Segment Start: Data section

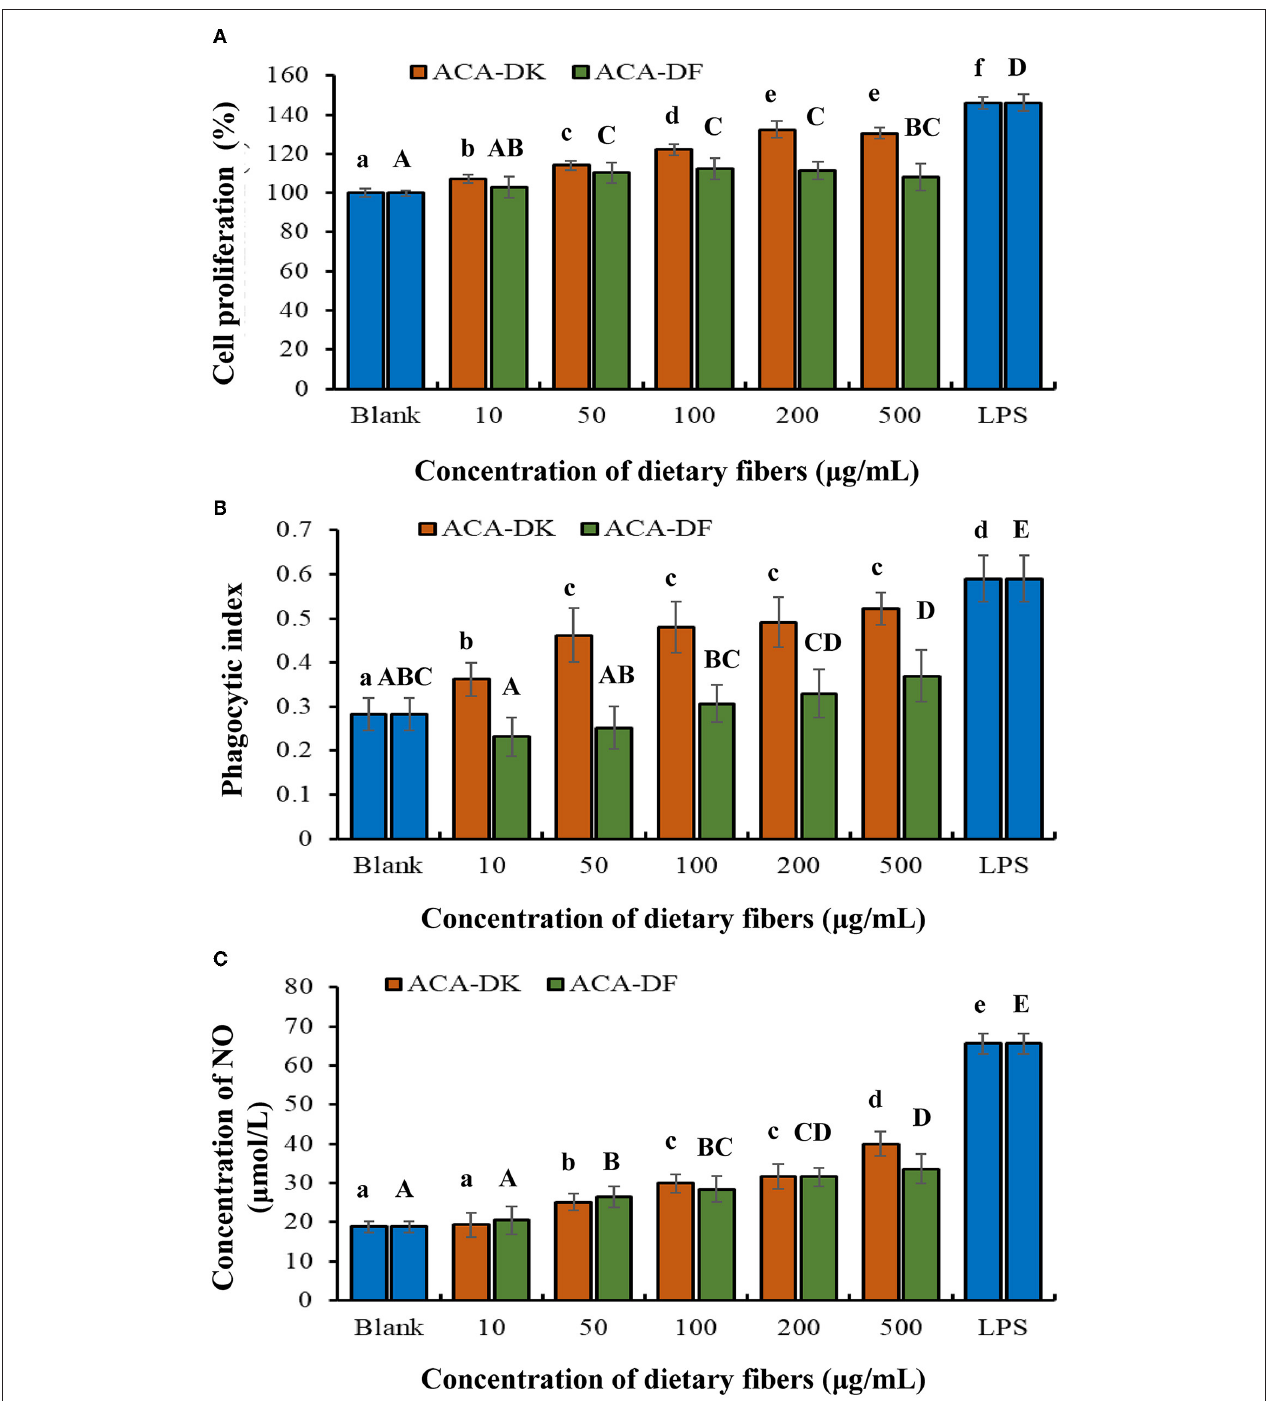
FIGURE 5 | Effect of ACA-DK and ACA-DF on the (A) proliferation, (B) phagocytic activity, and (C) NO production of RAW 264.7 cells. The cells were treated with increasing concentrations of ACA-DK and ACA-DF (10, 50, 100, 200, 500 µ g/mL) for 24h, respectively; LPS (1 µ g/mL) as a positive control. Results of experiments are express as mean ± SEM for each experimental group ( n = 6). The significance of differences between the data was assessed using one-way ANOVA by Dunnett’s tests, with the level of significance set at P < 0.05.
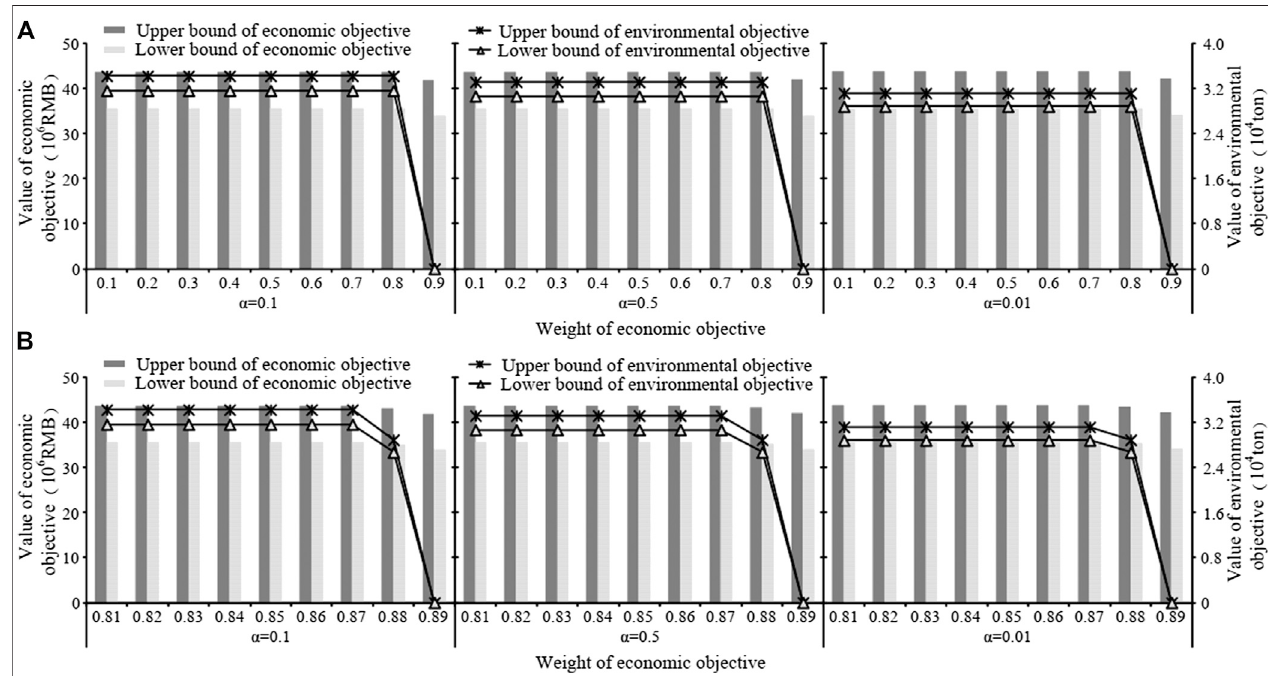
FIGURE 6 | Variations in the runoff and low-impact development projects areas under two climate change scenarios. (A) RCP 4.5 scenario; (B) RCP 8.5 scenario.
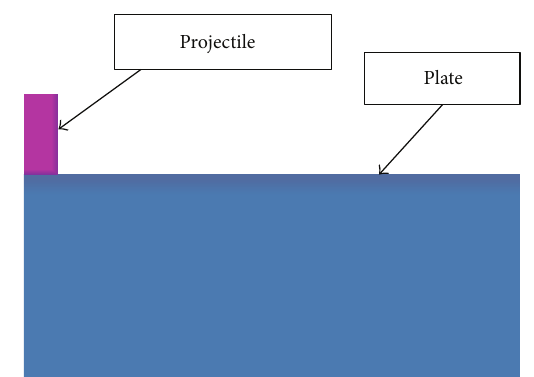
Figure 10: A typical CTH model with 0.10mm × 0.10 mm zone (zoomed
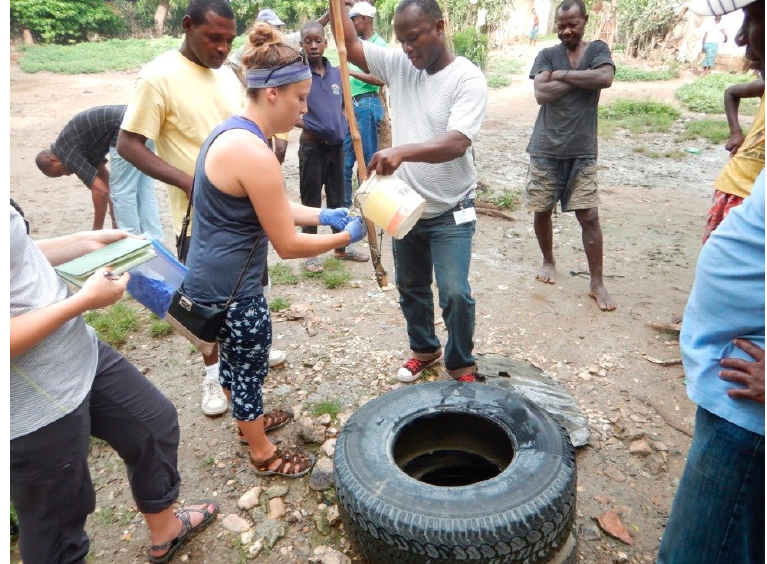
Figure 8. Flow chart depicting contamination pathways and treatment methods. Int. J. Environ. Res. Public Health 2018 , 15 , x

Segment End: Data section

▸ **Work request**:
In the material above, find every line that has the string "with" and pull those lines out.

▸ **Reply to the exercise**:
FIGURE 5 | Effect of ACA-DK and ACA-DF on the (A) proliferation, (B) phagocytic activity, and (C) NO production of RAW 264.7 cells. The cells were treated with increasing concentrations of ACA-DK and ACA-DF (10, 50, 100, 200, 500 µ g/mL) for 24h, respectively; LPS (1 µ g/mL) as a positive control. Results of experiments are express as mean ± SEM for each experimental group ( n = 6). The significance of differences between the data was assessed using one-way ANOVA by Dunnett’s tests, with the level of significance set at P < 0.05.
Figure 10: A typical CTH model with 0.10mm × 0.10 mm zone (zoomed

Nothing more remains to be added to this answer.